Records shown
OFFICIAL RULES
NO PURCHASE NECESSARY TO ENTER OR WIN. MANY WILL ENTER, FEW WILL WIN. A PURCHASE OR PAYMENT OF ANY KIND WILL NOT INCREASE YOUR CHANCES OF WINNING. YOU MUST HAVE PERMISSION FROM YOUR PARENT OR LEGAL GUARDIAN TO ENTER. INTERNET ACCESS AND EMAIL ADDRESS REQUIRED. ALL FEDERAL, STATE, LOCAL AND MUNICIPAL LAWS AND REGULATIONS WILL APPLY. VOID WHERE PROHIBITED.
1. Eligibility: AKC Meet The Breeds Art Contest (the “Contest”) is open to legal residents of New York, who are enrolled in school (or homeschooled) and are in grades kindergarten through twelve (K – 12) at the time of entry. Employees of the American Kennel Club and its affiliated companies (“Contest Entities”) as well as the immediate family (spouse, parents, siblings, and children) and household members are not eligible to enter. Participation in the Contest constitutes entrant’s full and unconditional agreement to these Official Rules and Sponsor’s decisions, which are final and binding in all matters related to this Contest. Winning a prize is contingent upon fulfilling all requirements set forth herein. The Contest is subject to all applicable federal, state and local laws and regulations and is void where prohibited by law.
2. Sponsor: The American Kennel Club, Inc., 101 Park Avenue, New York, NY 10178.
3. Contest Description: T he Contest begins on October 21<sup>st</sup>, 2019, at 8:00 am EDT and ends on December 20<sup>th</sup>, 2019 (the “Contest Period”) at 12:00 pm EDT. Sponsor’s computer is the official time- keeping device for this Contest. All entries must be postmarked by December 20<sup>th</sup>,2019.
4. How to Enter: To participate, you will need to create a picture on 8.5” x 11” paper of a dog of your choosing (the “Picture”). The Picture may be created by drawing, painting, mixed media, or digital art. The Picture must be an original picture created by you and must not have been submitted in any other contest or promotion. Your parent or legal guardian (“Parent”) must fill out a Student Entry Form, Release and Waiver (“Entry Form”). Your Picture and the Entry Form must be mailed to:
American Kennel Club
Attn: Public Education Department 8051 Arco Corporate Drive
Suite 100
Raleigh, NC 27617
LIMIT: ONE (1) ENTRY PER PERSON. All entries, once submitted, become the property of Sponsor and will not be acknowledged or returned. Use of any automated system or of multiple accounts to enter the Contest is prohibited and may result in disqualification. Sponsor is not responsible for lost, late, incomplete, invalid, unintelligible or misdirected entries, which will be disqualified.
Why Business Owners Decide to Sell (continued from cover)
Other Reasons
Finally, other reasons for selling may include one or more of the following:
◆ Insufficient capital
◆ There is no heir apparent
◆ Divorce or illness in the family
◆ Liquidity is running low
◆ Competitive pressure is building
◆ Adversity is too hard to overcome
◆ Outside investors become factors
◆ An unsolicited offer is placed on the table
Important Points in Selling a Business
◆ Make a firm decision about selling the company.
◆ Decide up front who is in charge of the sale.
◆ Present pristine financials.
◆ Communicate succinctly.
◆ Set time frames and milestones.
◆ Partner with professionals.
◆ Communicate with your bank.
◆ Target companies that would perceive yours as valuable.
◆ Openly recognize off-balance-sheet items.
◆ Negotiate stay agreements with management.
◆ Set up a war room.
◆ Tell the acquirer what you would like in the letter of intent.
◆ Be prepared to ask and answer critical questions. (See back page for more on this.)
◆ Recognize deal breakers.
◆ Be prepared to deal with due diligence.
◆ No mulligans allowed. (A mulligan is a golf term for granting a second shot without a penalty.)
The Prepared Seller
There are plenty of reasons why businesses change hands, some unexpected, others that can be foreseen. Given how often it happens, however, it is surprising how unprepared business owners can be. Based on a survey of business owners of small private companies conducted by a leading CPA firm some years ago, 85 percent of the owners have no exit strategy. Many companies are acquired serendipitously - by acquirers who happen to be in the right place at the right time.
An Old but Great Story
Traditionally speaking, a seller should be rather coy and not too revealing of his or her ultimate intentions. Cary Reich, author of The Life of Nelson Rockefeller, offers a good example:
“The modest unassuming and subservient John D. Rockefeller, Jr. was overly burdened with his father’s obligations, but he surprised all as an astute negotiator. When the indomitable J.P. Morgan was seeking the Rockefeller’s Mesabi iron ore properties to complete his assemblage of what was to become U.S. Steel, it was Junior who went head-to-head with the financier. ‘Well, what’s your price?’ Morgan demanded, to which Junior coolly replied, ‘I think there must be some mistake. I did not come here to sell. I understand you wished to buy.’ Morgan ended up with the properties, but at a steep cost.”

Activity
Restate verbatim all lines from the start of the data through the line containing "NO PURCHASE NECESSARY", with both ends kept.

Solution below
OFFICIAL RULES
NO PURCHASE NECESSARY TO ENTER OR WIN. MANY WILL ENTER, FEW WILL WIN. A PURCHASE OR PAYMENT OF ANY KIND WILL NOT INCREASE YOUR CHANCES OF WINNING. YOU MUST HAVE PERMISSION FROM YOUR PARENT OR LEGAL GUARDIAN TO ENTER. INTERNET ACCESS AND EMAIL ADDRESS REQUIRED. ALL FEDERAL, STATE, LOCAL AND MUNICIPAL LAWS AND REGULATIONS WILL APPLY. VOID WHERE PROHIBITED.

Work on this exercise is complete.